Daylight Savings Time is one of my pet peeves. Instead of changing TIME to make activities better fit the Earth’s light / dark cycle, how about just changing the time we do those activities? Too dark for kids to go to school early, schedule school later.
Instead we make 7 billion people less Arizona, and a few other sparsely populated regions, undergo a total screw-up of their circadian rhythms twice a year. God only knows what the health impact of that is but it can’t be good.
And if we ABSOLUTELY MUST do it, why the hell do we move our clocks forward at 2AM on Sunday when it screws us out of an hours sleep and an hour of the weekend?
How about instead we move them an hour forward at 2PM on Friday, thereby shortening the work day and bring the weekend an hour sooner?
If I had my way, the heads of all the legislators that passed the Digital Millennium Copyright Act would have their heads explode.
Everybody says it’s about the artists ability to be compensated, that’s just so much bullshit. Less than 1% of the income these people derive typically goes to the artist.
But what it is doing is denying us access to our own culture and guaranteeing that our time on this planet will be forgotten as soon as the profit margin shrinks too far.
What did artists do BEFORE the technology existed to make copies of their music? They made money performing. Why should they uniquely benefit, and even less so why should giant record labels benefit uniquely from copying technology rather than the whole of society?
One kind of dream I sometimes have is one in which I am living a completely different life and I myself am a different person altogether with a different family, history, home, occupation, you name it, completely different person.
Usually these different people are not extraordinary, they’re just not me.
The extraordinary part of it all is the adventure of it. When you’re living a completely different life, everything is new and novel.
I have no idea what the meaning of it all is. I’m not real big on the re-incarnation hypothesis. I can’t imagine why I would want to be a human being on this planet again.

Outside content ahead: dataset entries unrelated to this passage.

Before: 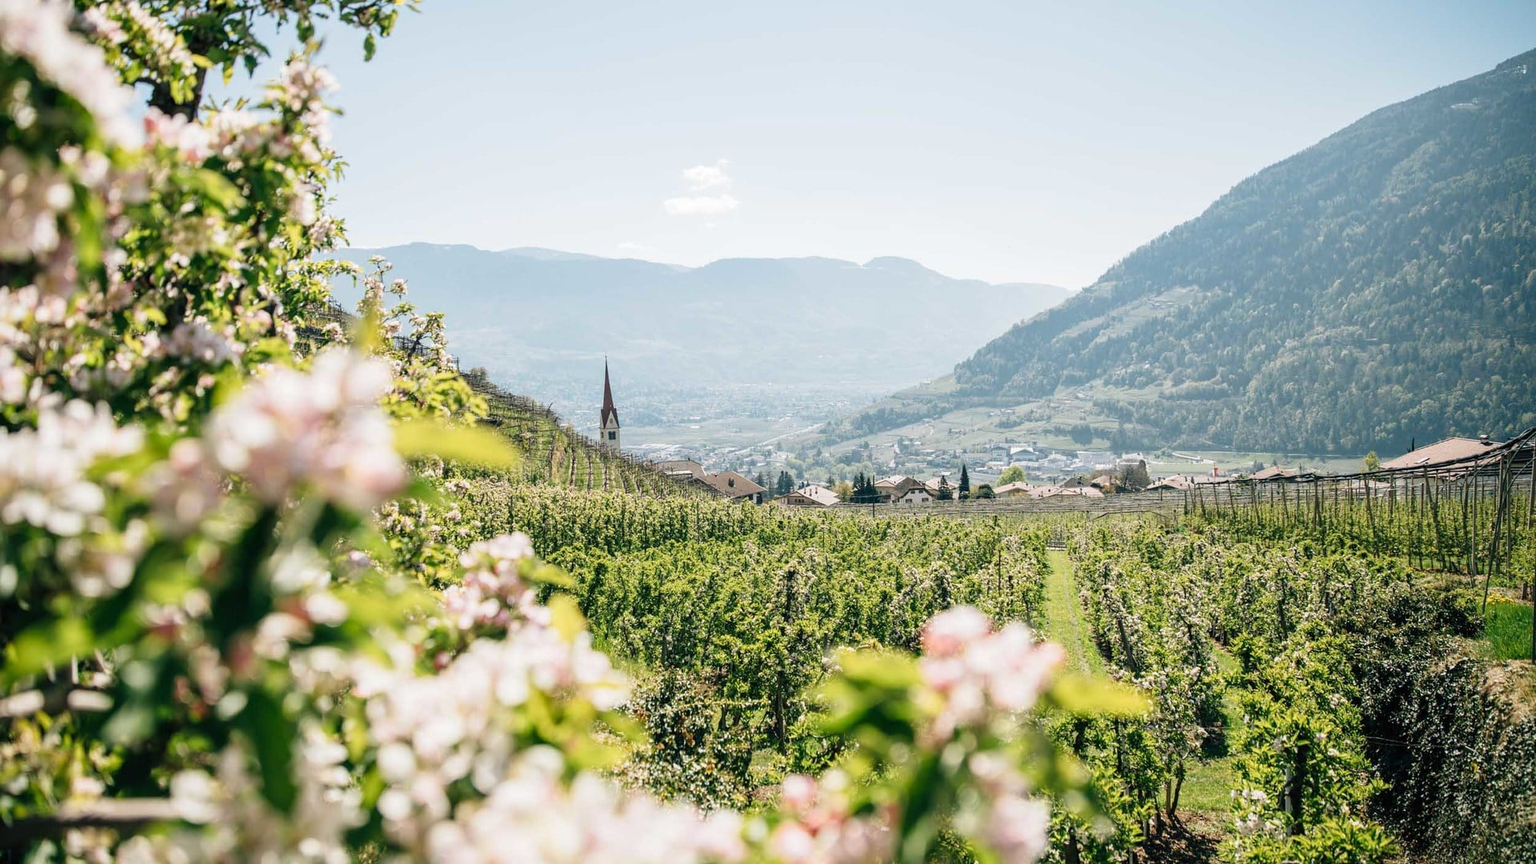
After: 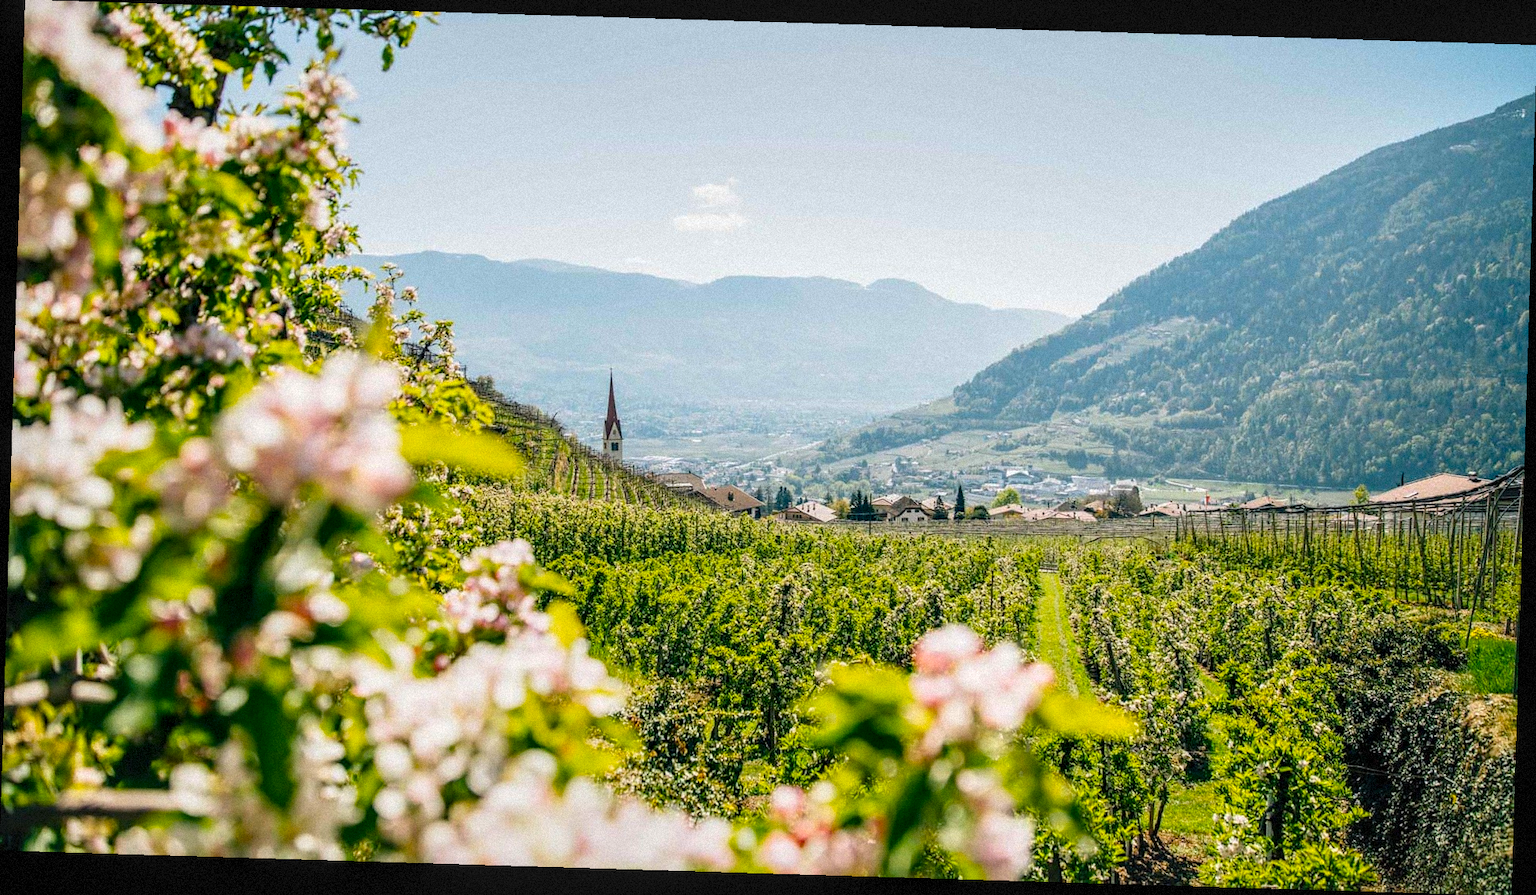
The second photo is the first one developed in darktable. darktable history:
local contrast: on, module defaults
color balance rgb: linear chroma grading › global chroma 15%, perceptual saturation grading › global saturation 30%
grain: mid-tones bias 0%
rotate and perspective: rotation 1.72°, automatic cropping off
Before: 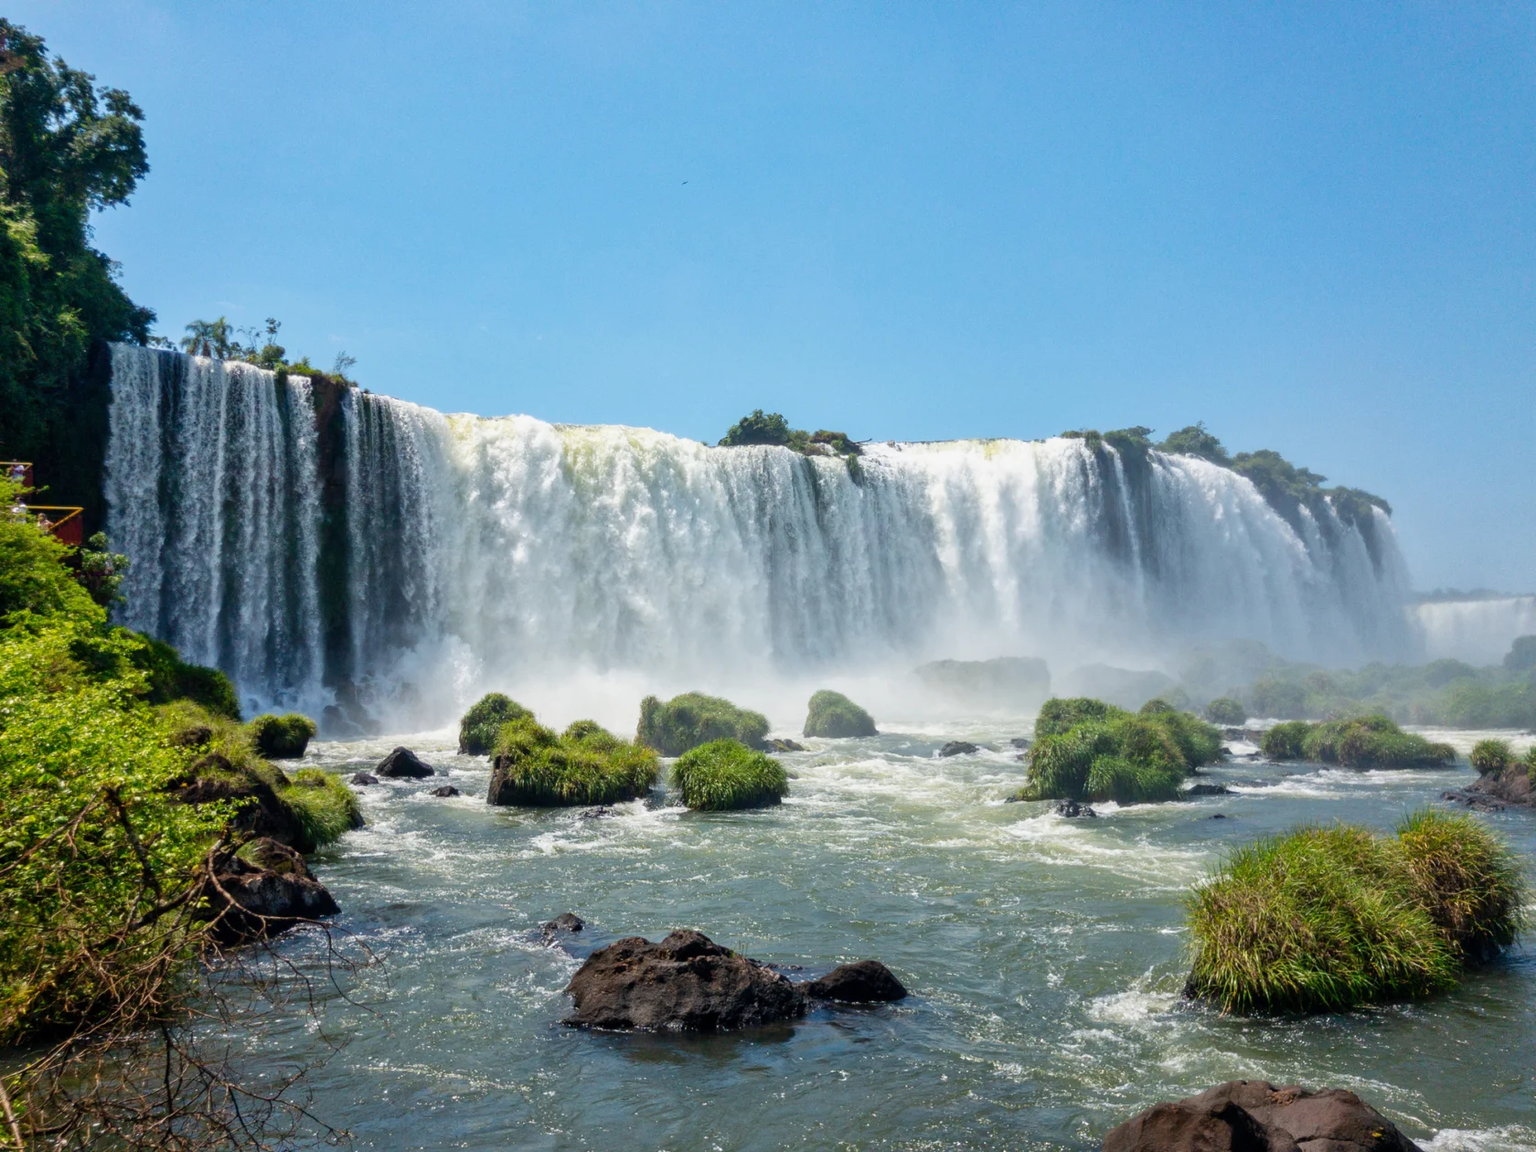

My back is so unhappy today, my intestines and legs were so unhappy last night. I go to a men’s group with some men who are mostly older than me although only for a few years and they all live with chronic pain and I just don’t understand how they do it.
It’s been nearly 4 years since I was released, still I have prison nightmares and I expect these will be with me the rest of my life. If I could leave this country to some place out of the reach of the US government, and reality is no such place exists, and never come back I would. I don’t expect there is any other way these nightmares will ever end. I ask God to give me peace but so far in this particular realm it has not happened.
In the nightmare I had been back in for eight months, and I had not committed any crime. And I have this fear because I know my political views aren’t popular with the powers that be and once you have a record any made up bullshit becomes more believable. But you can be sure, if I go back it will not be for any crime I’ve committed. I applied myself to the fullest in treatment because I really wanted to be free of the sexual demon and I feel I’ve largely succeeded at that, but the fear demon, he’s still got a firm grasp on me.
So I had been there eight months in this dream and my wife visited, and I told her you’ve got to find me a lawyer but she had no money for a lawyer. She did find my new release date and it was another year into the future, and then I thought they could arbitrarily change that.
So I and two other prisoners broke out, and the rest of the dream was about being pursued and I woke up during the chase.